Here’s what you need to know about channel glass to get started on your next project.
Yes. One of the main advantages of channel glass is the great flexibility it gives design teams for how it can be specified and installed.
Channel glass that is installed vertically can stretch up to 23 ft (7 m) without interruption. It is important to note the building’s design-imposed wind loads, as this will determine the maximum length of the cast-glass channels. Depending on the setting, it can span multiple stories. Long lengths of Pilkington Profilit span multiple stories in the Evergreen State College Seminar II Building.
When installed horizontally, channel glass is most often dual-glazed. Applications are typically limited to 13 ft (3.96 m) segments. Consult the manufacturer’s or supplier’s wind load charts for lengths in high-design-load areas. The horizontal channels can be stacked to virtually unlimited heights.
The shorter length for horizontal channel glass ensures adequate structural support. Longer lengths may be achieved through the use of wind anchors. Special framing members are used for horizontal applications. See our architectural specification manual for details. You can also see how vertically installed Pilkington Profilit was used at the Burlington Library in Ontario, Canada.
Channel glass is also well-suited for use in radius and serpentine walls. In fact, the slender frames and narrow glazed segments in channel glass systems allow for tight radii – as low as 6’6”. To create a curved or serpentine channel glass system, the aluminum framing is stretch-formed into a radius. Glazing contractors then segment the cast-glass channels around the framing to form a curved or serpentine configuration. The planks can be dual- or single-glazed depending on project needs, but they can only be installed vertically in curved applications. Want to see a real world application of a curved installation? See how a tightly curved radius of Pilkington Profilit was used at Temple Beth Sholom.
Raked Heads and Sills
Another option when using channel glass to enhance a building’s form is to incorporate raked heads and sills. In these instances, the head and sill of the cast-glass channels change elevation gradually across their width. They make it possible for design professionals to break out of the typical, linear channel glass mold and create vertical applications with angles and curves, such as trapezoids.

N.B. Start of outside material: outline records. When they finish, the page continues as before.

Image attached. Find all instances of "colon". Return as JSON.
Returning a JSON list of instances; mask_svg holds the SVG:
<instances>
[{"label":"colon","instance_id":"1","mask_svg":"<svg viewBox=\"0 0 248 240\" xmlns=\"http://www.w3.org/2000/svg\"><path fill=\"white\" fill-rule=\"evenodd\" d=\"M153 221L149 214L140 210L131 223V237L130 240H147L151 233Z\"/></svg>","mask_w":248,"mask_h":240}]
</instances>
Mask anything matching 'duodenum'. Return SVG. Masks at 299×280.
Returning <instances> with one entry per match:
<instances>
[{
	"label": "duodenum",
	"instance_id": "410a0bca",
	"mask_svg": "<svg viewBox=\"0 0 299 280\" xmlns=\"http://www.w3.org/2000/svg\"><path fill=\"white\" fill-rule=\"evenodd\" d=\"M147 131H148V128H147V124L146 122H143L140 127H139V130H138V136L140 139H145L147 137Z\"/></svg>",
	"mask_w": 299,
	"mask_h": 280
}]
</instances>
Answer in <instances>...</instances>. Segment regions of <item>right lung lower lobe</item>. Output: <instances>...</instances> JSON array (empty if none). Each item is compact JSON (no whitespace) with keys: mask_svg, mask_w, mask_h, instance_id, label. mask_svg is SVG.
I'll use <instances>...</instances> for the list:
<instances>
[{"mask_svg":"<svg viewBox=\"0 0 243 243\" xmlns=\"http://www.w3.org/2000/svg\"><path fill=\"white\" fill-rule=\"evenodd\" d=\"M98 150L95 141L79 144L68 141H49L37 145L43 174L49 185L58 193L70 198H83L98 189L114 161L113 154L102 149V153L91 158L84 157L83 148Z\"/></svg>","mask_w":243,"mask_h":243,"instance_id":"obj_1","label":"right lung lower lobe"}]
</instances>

Since raked heads and sills have varying elevations, the individual channel glass segments are cut on an angle to fit the opening. During this process, the entire plank is cut, rather than the inside corner, to ensure the glass segment is not at risk for failure. Since it causes the left and right sides of the glass to be different lengths, it is important to avoid errors in the surrounding opening size or frame placement to ensure the glass is secure, plumb, and properly fitted. In the University of San Francisco, John Lo Schiavo, S.J. Center for Science and Innovation building, Pilkington Profilit was used in a raked installation to help transition the façade between curved and straight sections. Read more about it here.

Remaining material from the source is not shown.